- **What is needed**: Could you set down exactly the lines of the data below, starting at the one that holds "high-resolution histopathology image" and ending at the one that holds "cell carcinoma) stained", both included, and only those?

- **Record set**:
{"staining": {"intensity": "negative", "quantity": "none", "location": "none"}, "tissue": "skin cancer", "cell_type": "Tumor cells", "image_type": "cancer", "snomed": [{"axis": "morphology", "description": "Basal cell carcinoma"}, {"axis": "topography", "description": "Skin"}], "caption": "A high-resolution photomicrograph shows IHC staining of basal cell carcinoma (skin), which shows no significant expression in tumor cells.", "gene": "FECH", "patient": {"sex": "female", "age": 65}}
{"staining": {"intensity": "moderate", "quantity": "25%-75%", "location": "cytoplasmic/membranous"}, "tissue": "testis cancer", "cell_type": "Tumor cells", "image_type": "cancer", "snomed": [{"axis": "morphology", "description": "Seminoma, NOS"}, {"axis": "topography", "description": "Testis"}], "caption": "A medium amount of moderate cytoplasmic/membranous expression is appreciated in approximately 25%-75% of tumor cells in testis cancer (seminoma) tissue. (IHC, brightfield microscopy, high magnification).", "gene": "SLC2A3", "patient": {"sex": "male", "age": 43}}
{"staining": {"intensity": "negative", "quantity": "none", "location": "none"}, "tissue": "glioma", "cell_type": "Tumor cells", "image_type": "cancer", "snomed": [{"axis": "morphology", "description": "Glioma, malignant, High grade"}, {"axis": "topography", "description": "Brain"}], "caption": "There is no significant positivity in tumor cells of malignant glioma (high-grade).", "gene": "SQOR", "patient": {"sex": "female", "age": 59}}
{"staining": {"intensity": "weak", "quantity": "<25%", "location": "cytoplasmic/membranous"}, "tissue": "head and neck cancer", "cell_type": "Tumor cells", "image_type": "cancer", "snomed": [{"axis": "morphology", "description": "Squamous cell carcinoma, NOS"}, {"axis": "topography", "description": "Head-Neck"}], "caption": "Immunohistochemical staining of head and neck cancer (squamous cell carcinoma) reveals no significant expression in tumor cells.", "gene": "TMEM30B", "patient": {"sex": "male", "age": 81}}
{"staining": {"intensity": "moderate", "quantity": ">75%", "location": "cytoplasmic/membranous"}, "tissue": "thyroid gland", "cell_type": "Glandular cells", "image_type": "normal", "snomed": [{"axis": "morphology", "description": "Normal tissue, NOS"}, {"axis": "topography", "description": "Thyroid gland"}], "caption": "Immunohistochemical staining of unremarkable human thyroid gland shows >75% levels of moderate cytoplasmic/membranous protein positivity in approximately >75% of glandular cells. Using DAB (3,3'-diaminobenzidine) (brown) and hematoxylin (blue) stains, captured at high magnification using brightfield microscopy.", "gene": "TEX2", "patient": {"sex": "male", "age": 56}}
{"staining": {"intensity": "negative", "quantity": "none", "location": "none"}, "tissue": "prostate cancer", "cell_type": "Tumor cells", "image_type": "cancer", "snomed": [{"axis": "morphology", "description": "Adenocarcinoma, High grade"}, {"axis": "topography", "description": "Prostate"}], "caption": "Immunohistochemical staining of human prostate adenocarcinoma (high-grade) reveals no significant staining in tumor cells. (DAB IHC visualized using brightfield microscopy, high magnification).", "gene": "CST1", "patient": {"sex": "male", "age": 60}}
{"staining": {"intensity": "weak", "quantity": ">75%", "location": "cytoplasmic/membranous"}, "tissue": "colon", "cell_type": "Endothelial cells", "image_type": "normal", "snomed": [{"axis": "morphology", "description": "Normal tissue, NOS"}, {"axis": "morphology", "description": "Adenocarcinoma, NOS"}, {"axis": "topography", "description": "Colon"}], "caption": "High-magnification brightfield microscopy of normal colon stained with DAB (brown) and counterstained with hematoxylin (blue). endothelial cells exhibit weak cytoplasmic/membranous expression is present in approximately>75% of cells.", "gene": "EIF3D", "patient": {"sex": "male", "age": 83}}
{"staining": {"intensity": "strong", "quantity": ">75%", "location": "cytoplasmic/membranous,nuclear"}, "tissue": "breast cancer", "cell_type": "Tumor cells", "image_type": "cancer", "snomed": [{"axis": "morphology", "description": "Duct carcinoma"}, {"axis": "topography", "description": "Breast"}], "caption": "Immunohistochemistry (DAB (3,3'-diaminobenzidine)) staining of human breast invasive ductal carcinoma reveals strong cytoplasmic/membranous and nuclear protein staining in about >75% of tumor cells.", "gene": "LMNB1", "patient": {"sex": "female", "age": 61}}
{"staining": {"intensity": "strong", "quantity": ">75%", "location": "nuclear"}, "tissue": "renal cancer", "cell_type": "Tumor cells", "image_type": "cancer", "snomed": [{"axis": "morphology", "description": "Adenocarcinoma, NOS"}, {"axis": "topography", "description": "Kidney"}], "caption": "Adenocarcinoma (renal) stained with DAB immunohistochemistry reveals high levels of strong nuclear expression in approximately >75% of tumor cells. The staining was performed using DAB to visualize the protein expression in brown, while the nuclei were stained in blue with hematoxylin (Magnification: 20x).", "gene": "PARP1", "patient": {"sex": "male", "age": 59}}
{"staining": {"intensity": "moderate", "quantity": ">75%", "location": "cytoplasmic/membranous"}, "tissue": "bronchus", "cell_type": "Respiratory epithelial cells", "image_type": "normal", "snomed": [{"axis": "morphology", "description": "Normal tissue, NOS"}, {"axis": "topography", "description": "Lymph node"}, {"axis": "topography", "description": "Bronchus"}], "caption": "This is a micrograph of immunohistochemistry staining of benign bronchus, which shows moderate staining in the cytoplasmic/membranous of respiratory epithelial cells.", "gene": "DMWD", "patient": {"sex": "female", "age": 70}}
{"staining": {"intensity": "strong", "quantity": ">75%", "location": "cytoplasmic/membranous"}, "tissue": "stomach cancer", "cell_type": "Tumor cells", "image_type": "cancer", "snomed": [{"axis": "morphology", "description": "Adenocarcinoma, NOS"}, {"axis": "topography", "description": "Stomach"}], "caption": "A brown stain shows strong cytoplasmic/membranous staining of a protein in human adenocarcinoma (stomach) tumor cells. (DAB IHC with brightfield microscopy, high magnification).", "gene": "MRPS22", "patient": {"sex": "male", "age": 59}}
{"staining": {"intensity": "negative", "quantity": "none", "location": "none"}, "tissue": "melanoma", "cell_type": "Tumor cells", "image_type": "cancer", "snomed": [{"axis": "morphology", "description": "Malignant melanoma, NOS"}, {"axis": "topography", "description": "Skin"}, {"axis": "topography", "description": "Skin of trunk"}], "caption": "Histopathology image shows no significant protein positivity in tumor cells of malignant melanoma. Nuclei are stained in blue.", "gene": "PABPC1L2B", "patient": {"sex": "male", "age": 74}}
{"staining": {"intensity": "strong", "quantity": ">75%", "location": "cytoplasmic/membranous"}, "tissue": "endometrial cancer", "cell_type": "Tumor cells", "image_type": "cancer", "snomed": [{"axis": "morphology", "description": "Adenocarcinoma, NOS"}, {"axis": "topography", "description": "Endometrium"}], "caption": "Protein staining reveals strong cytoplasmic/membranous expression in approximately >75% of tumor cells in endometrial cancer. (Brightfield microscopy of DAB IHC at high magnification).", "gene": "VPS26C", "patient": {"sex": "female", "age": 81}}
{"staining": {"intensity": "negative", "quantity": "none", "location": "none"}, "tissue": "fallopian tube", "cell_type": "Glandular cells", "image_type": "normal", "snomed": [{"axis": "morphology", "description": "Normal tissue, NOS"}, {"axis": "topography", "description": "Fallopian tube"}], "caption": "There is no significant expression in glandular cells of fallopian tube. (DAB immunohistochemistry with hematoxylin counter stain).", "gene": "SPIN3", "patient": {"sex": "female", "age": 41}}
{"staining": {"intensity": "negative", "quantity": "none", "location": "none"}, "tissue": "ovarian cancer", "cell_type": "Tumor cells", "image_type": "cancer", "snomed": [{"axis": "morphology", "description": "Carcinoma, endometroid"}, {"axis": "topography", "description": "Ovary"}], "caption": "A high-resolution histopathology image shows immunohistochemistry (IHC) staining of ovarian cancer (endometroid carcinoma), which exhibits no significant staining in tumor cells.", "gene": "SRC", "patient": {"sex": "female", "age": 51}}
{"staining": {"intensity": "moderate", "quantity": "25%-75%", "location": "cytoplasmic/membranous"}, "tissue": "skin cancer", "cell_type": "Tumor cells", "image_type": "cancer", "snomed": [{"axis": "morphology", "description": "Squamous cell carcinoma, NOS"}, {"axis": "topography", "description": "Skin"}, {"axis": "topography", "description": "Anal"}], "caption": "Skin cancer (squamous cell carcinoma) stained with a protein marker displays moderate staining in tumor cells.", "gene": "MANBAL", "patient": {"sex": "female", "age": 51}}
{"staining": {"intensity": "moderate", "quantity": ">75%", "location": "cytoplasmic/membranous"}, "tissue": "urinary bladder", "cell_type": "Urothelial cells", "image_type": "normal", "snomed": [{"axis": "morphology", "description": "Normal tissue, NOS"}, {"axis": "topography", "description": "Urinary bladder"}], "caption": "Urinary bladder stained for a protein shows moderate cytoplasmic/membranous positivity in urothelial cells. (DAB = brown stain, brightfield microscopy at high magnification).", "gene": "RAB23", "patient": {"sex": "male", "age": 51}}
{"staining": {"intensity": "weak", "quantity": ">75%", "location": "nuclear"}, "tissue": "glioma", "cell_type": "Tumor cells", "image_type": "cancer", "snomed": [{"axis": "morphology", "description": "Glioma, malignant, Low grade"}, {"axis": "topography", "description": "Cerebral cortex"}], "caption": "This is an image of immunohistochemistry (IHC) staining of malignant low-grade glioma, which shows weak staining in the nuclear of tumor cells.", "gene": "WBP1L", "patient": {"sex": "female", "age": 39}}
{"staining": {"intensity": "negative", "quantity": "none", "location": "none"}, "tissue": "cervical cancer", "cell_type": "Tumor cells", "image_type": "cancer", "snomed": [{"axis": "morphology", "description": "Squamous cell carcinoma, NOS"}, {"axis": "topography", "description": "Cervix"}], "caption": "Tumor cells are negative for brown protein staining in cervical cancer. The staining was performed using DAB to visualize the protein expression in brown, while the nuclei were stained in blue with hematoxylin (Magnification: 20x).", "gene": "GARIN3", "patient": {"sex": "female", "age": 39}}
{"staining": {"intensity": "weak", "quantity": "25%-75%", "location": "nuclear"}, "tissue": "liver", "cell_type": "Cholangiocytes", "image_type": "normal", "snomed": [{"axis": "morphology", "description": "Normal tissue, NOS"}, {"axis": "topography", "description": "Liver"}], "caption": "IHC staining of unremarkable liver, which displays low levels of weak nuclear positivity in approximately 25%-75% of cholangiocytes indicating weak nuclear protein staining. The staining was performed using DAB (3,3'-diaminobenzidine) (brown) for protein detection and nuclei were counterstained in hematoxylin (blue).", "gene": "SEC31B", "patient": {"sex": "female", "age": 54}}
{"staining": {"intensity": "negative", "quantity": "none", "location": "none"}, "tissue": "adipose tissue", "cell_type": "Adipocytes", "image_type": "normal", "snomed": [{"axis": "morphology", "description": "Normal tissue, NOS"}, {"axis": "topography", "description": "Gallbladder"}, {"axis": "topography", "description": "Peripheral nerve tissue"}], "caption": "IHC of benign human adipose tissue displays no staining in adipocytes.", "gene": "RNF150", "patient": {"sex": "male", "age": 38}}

- **Task output**:
{"staining": {"intensity": "negative", "quantity": "none", "location": "none"}, "tissue": "ovarian cancer", "cell_type": "Tumor cells", "image_type": "cancer", "snomed": [{"axis": "morphology", "description": "Carcinoma, endometroid"}, {"axis": "topography", "description": "Ovary"}], "caption": "A high-resolution histopathology image shows immunohistochemistry (IHC) staining of ovarian cancer (endometroid carcinoma), which exhibits no significant staining in tumor cells.", "gene": "SRC", "patient": {"sex": "female", "age": 51}}
{"staining": {"intensity": "moderate", "quantity": "25%-75%", "location": "cytoplasmic/membranous"}, "tissue": "skin cancer", "cell_type": "Tumor cells", "image_type": "cancer", "snomed": [{"axis": "morphology", "description": "Squamous cell carcinoma, NOS"}, {"axis": "topography", "description": "Skin"}, {"axis": "topography", "description": "Anal"}], "caption": "Skin cancer (squamous cell carcinoma) stained with a protein marker displays moderate staining in tumor cells.", "gene": "MANBAL", "patient": {"sex": "female", "age": 51}}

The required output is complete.